[WHAT NEEDS TO BE DONE] Reproduce every line of text in the data below verbatim, leaving out the pictures.

[THE INPUT]
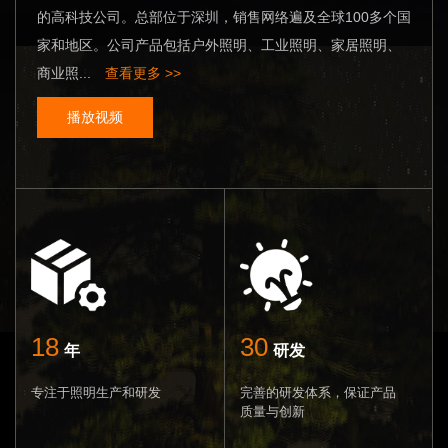
的高科技公司。总部位于深圳，销售网络遍及全球100多个国
家和地区。公司产品包括户外照明、工业照明、家居照明、
商业照...
查看更多 >>
播放视频
18
30
年
研发
专注于照明生产和研发
完善的研发体系，保证产品
质量与创新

[SOLVED PROBLEM]
的高科技公司。总部位于深圳，销售网络遍及全球100多个国
家和地区。公司产品包括户外照明、工业照明、家居照明、
商业照...
查看更多 >>
播放视频
18
30
年
研发
专注于照明生产和研发
完善的研发体系，保证产品
质量与创新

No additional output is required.